(Document segment Opens)
The only consideration is the “safety of the officer.” Any indignity seems to be justified by the idea that it keeps the person in power safe. Any indignity is justified if the human being subjected to the state coercive powers is suspected of having committed a crime, no matter how trivial.

That is what bothers me. Allowing people to be held for minor infractions is not OK. Allowing people to be ordered about at gunpoint without any reasonable reason to think they are capable or willing of offering violent resistance is not OK. These are things that seem to be taken for granted in the United States, but they are perverse and wrong. When captain Carola Rakete was arrested in Italy after bringing to port her ship with people rescued at sea, by one of the most vocally pro-fascists governments in Europe, what struck me was precisely that contrast — she was not handcuffed or manhandled. She was told she is under arrest, and escorted to a car. There were no drawn guns, no zip ties, no body armor — why would there be? She’s an unarmed ship captain with no history of violence. Afterwards, during the legal process, she was confined to house arrest, not forced to sleep in a tent in a field, or a cage, or a cell. Why should she be? Were we afraid that she was a danger to someone if she wasn’t forcibly incarcerated?
(Document segment Closes)
(Record set Opens)
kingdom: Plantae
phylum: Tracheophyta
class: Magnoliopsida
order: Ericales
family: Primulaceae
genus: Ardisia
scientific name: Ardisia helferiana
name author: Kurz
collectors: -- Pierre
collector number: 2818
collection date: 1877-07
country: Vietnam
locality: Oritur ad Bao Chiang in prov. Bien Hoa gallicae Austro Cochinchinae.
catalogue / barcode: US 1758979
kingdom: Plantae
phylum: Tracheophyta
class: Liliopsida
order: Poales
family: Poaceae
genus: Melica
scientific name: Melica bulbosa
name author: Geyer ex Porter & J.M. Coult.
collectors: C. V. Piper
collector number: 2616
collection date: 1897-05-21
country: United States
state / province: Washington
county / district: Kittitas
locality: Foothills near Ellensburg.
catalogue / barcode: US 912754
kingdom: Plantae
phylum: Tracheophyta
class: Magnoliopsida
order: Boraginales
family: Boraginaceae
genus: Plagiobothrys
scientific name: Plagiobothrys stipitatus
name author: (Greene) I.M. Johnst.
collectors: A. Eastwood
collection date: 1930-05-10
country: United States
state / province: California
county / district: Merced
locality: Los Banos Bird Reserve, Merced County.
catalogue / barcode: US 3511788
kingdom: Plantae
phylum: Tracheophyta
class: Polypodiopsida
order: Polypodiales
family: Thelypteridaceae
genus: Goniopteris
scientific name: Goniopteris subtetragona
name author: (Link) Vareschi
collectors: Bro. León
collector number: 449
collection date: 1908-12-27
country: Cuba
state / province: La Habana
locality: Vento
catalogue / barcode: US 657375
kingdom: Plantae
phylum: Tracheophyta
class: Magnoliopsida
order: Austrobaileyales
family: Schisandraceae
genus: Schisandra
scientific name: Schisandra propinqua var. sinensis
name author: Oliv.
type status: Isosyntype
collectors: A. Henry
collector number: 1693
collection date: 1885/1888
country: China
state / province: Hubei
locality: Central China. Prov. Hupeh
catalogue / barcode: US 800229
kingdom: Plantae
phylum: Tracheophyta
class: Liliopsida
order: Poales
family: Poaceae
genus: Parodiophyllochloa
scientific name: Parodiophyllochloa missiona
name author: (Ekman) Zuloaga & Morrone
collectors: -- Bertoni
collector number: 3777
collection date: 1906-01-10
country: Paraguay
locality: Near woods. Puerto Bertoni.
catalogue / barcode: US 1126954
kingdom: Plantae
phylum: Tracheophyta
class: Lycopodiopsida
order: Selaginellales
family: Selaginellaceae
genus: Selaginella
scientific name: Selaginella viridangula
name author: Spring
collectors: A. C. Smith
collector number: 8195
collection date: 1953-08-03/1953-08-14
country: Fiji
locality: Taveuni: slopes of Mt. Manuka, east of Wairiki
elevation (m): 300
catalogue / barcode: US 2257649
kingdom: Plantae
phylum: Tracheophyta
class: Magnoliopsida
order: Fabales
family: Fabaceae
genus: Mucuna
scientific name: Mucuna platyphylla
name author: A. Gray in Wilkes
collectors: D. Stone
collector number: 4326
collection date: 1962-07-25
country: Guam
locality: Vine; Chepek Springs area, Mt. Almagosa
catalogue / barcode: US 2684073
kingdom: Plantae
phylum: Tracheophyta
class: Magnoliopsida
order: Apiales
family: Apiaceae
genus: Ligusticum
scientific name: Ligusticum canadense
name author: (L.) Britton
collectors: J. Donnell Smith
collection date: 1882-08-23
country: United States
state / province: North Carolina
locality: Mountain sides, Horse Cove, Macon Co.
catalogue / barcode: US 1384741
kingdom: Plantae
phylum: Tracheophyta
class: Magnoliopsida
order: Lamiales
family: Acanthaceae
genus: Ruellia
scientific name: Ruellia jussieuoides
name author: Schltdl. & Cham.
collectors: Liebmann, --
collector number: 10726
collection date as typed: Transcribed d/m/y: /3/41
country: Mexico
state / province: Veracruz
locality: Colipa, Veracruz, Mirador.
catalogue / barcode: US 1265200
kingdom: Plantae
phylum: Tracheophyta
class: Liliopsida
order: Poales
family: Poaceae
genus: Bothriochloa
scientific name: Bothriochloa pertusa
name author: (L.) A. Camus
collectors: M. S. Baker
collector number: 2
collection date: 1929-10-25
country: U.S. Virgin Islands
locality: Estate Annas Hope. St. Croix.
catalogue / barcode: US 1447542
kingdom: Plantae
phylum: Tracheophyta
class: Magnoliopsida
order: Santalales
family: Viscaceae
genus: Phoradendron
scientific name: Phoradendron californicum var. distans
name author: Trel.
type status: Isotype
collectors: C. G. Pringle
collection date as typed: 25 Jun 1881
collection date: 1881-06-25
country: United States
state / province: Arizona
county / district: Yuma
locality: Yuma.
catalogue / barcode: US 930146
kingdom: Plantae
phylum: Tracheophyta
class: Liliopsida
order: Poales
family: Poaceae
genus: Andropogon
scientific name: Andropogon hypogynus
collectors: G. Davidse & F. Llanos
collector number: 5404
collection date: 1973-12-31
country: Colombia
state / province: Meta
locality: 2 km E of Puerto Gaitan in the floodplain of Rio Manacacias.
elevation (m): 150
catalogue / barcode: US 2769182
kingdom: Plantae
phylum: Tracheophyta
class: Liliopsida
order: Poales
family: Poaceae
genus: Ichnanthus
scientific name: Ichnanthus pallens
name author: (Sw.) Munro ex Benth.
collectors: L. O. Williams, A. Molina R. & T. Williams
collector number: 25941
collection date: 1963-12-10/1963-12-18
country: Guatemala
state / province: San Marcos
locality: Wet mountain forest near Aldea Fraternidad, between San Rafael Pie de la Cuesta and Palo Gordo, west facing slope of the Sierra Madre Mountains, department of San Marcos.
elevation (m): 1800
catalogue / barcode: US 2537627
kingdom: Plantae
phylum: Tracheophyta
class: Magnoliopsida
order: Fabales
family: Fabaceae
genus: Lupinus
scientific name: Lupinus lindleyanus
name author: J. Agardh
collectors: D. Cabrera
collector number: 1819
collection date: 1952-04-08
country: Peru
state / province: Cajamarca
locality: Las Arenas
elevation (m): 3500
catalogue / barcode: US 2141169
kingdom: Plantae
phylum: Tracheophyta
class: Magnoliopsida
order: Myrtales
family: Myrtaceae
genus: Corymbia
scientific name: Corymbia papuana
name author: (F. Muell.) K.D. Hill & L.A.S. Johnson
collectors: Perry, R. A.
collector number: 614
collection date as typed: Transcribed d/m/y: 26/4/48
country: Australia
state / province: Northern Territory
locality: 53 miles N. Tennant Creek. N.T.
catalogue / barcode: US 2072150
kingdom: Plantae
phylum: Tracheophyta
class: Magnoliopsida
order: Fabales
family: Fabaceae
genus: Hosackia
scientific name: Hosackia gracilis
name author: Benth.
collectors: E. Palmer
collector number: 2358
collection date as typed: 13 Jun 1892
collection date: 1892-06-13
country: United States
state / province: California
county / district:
(Record set Closes)
Work request:
Please write the next part of the passage above about arrests and officer safety, starting right after its final sentence.

Response to this exercise:
Fundamentally the only justified situation where someone should be deprived of their freedom and bodily autonomy is if they pose a danger. Does a food factory worker pose a danger? If they do not, how come they’re confronted by an army of paramilitary personnel in body armor, zip tied, and sent to a Kafkaesque system of incarceration with dubious and limited rules or rights, separated from their family, with no concern to children suddenly left to fend for themselves?

That, then, is the second part. The bureaucracy in the United States — especially when applied to non-citizens or the poor — appears to be practically designed to humiliate. Detention and prisons have no regard for a person’s dignity, and in fact frequently humiliate on purpose. Even visits to immigration offices, social security offices and such consist of unnecessary paperwork, bizarre rules, and a complete tyranny of the State that undermines the dignity of the person. The assumption that a person is an untrustworthy, dangerous, diseased threat is what everything is designed around. I find no other explanation for not being allowed to take a Kindle to my 3-hour wait in the immigration office lobby, or all the employees wearing medical gloves when touching me, my belongings, or papers I submit. There are no questions, no leeway, no judgments, just following the orders from a computer or procedure. The value and right of a person to their dignity seems to be completely forgotten.

The United States is not the only country with these issues, of course, but of the countries where I have dealt with bureaucracy, it is the most offensive. Especially in terms of the conditions of immigration detention, Europe needs to take a hard look in the mirror and go clean up its act in a hurry as well.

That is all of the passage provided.